Do a search on Google. Check out a couple other good anabolic steroid web sites. There are a lot of resources at your disposal!

Finally, and probably most importantly:

*5) Read the AnabolicReview.com board regularly.*

You will gain a great deal of knowledge by just reading and participating in the forums here. In a month or two you will be amazed at the knowledge you will build up. On top of that, you will probably make a few friends who will go out of their way to help you when you need it.

*Thanks for taking the time to read this and thanks in advance for writing a good post!*

----------


## TNT

> _Originally posted by Ajax_ 
> *2) Write a subject line that gets the attention of the people you want to read your post... A good subject line is a complete question or statement.*


This is probably the most important thing in Ajax's guidelines.

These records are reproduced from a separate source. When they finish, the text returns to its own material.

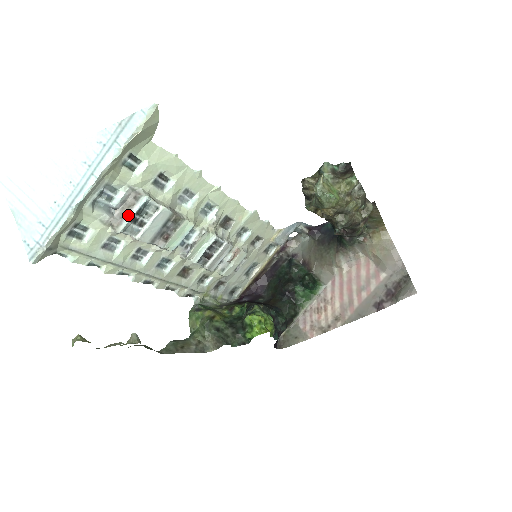
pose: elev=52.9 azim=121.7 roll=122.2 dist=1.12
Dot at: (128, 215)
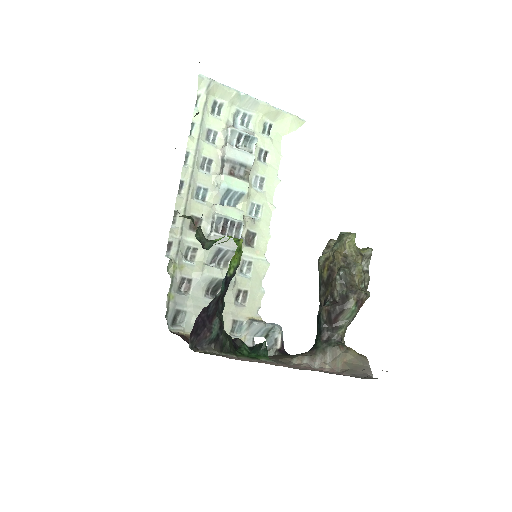
Dot at: (242, 131)
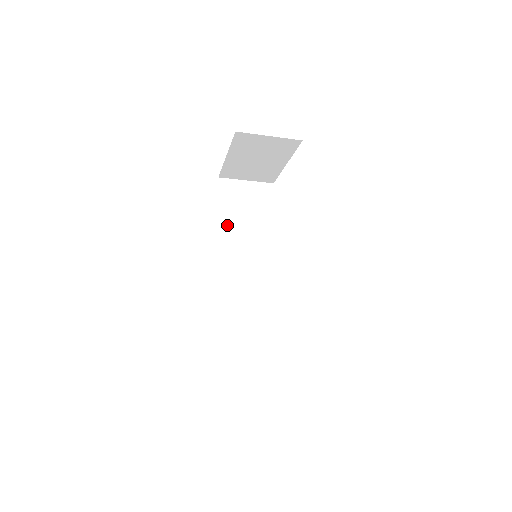
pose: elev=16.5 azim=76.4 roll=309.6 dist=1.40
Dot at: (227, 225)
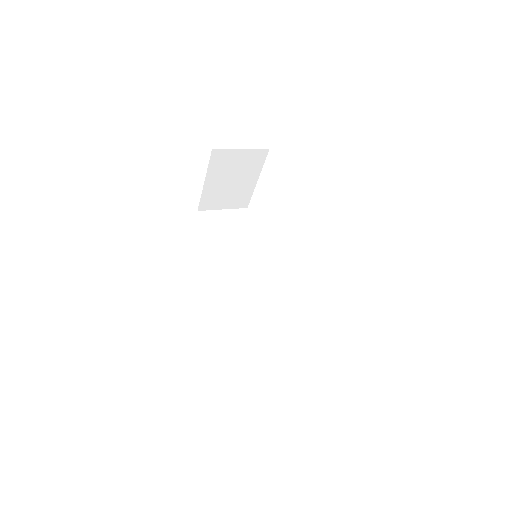
Dot at: (217, 248)
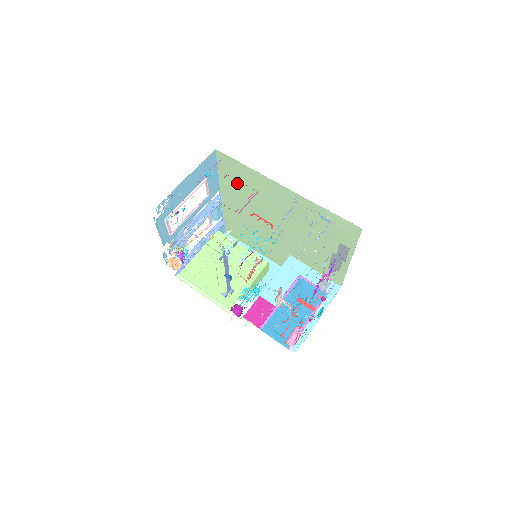
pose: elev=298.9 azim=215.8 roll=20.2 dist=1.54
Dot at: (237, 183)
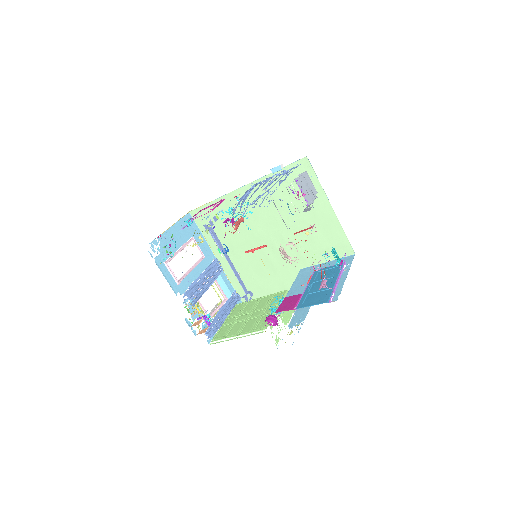
Dot at: (219, 231)
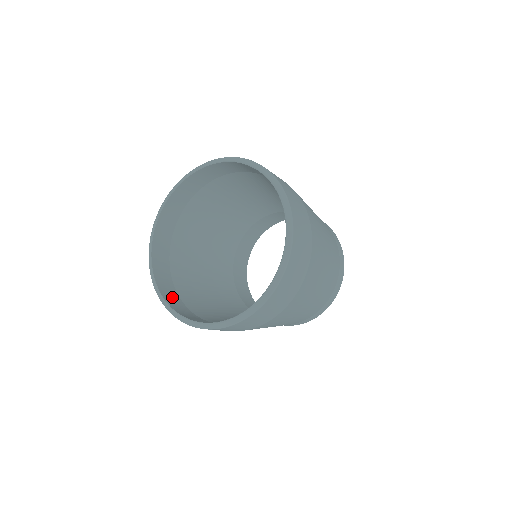
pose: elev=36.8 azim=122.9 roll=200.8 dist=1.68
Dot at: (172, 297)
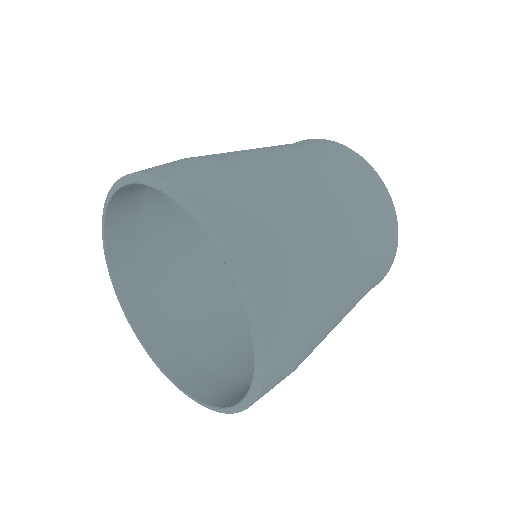
Dot at: (176, 358)
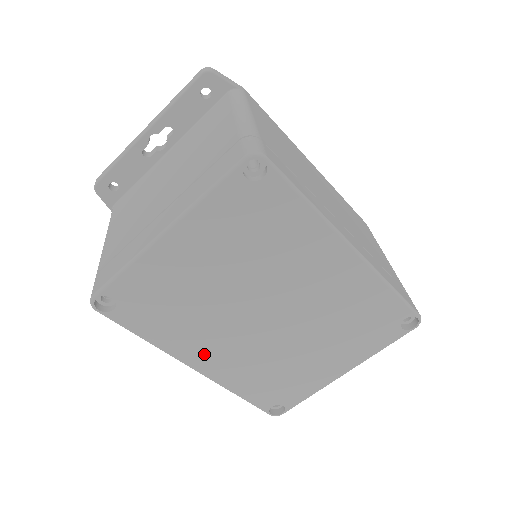
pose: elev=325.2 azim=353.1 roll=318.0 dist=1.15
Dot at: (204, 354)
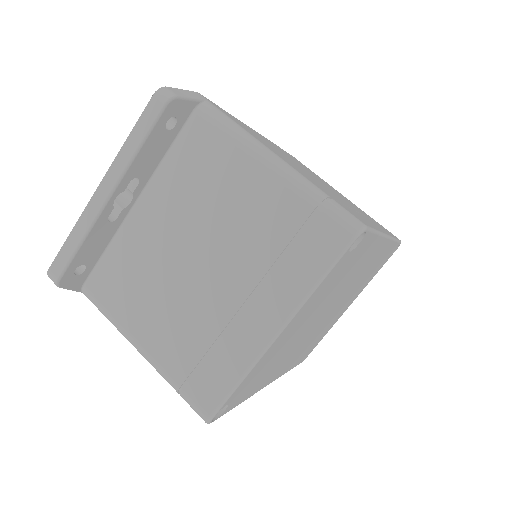
Dot at: (276, 373)
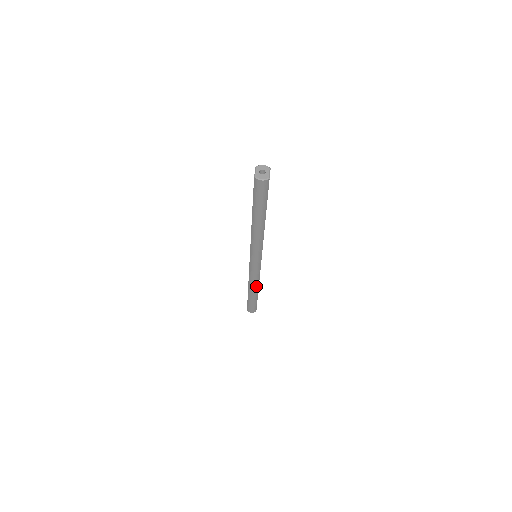
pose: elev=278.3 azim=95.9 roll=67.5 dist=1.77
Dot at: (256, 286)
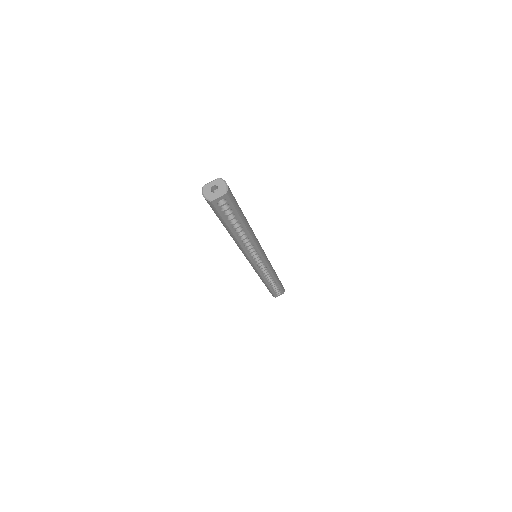
Dot at: (262, 279)
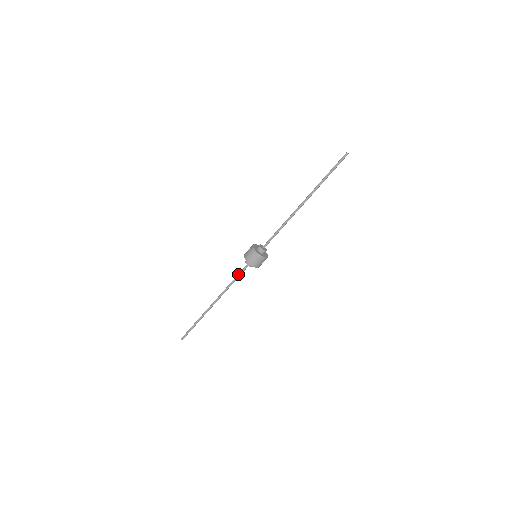
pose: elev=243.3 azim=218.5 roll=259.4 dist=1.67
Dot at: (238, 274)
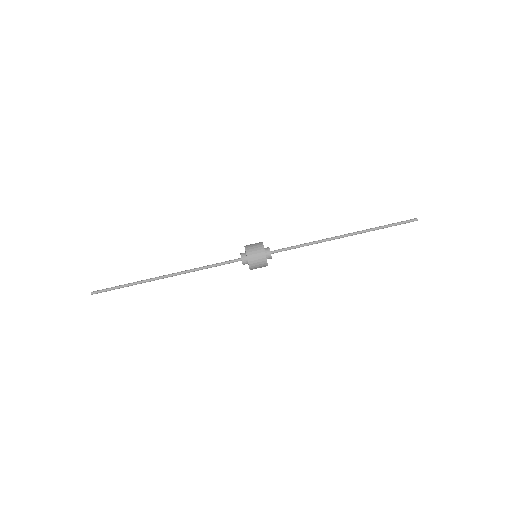
Dot at: (222, 262)
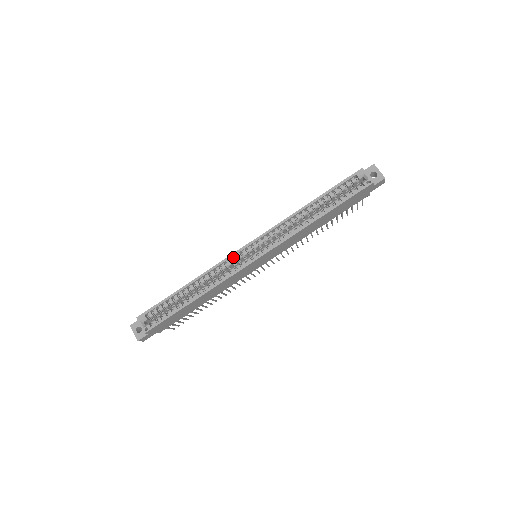
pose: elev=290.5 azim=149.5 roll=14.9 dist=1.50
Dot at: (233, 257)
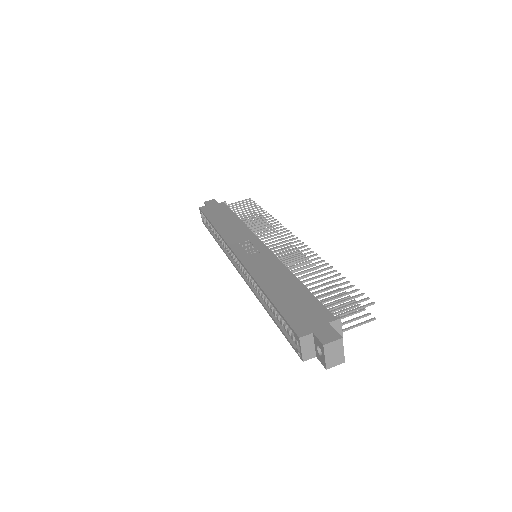
Dot at: occluded
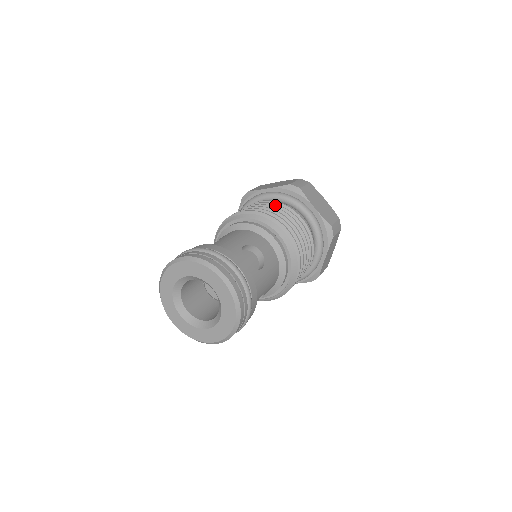
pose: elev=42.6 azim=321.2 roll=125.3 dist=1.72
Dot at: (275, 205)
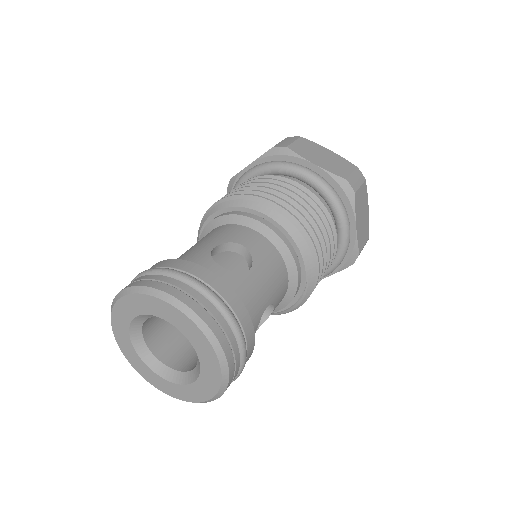
Dot at: (258, 180)
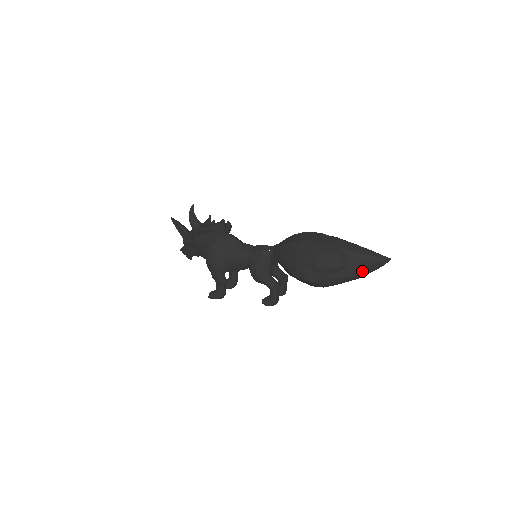
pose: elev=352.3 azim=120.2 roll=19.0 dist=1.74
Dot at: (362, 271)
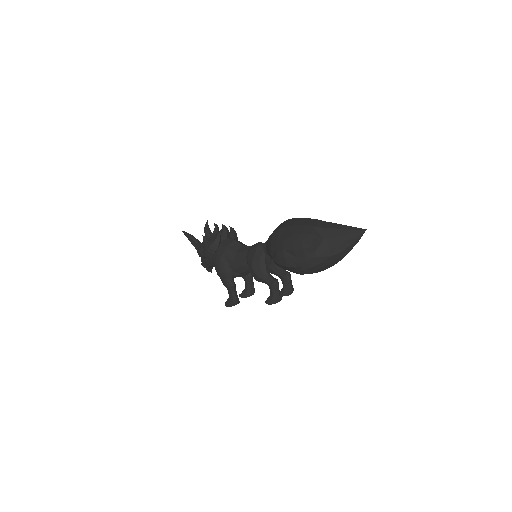
Dot at: (339, 248)
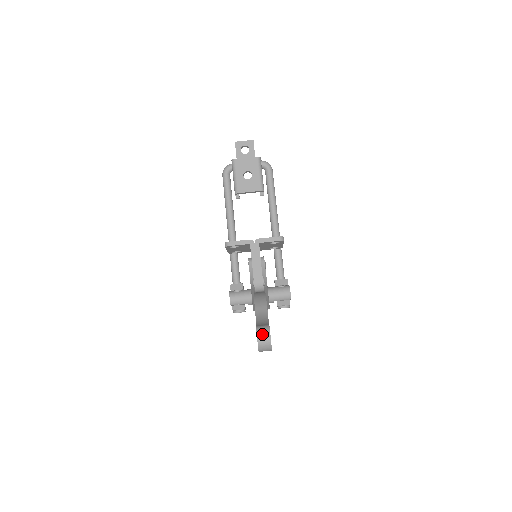
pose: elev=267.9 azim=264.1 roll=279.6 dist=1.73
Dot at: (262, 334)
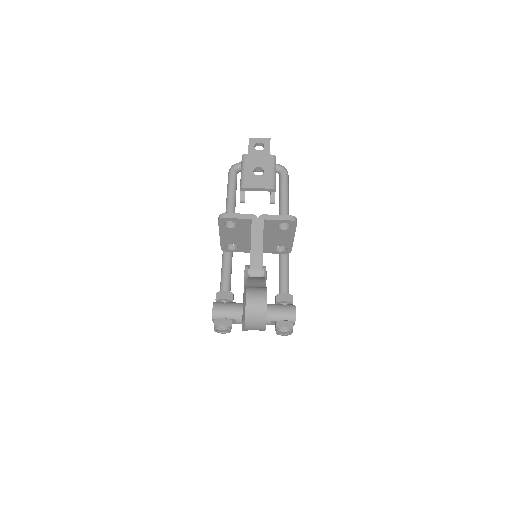
Dot at: (254, 293)
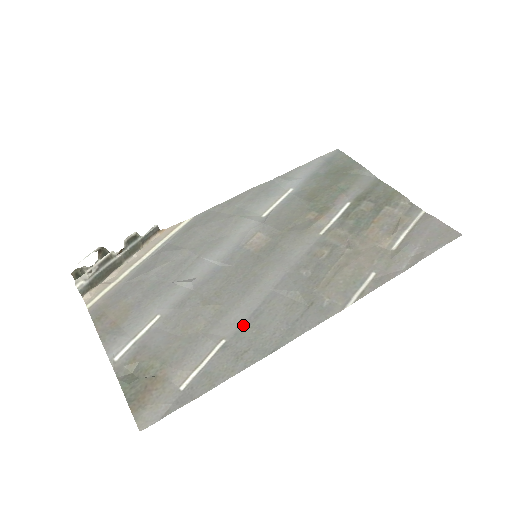
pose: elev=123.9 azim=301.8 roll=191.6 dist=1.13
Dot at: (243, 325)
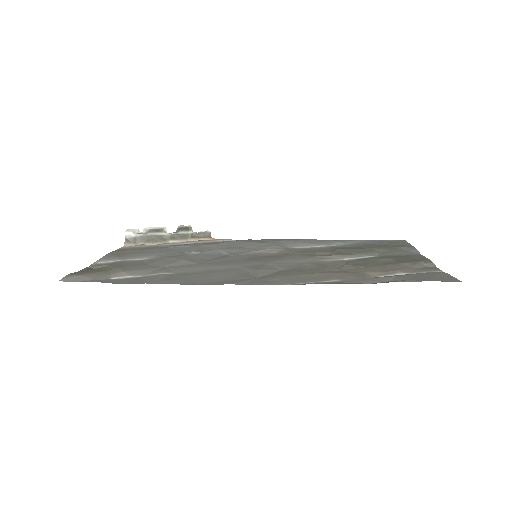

When I shut the computer down and return to it 6-8 hours later, there may be hundreds of new posts, and that's how many of us resume from where we left off earlier: By looking at the list of new posts. And when we see hundreds of posts in front of us, you can bet that many of us read them selectively.

Especially the moderators. As everyone knows, our days are divided into several periods. Scheduling them around several parties, our time is specifically blocked out to take action on posts that have been reported, delete those that are against the rules (such as source posts and flames), and ban members. In fact, there is a quota system under which each moderator has to ban at least five members a day. All of this, of course, occurs when we're not engaged in our bizarre moderator rituals or practicing our secret mod handshakes.*

You can bet that when I see a post with the generic subject line, "?" or "Please read," I do _not_ click on that post. (I sometimes click on the "Check this out" posts, but that's only to make sure the writer isn't posting some advertising hype or source information. If it's a typical post that doesn't have to be deleted, I then hit the _Back_ button.)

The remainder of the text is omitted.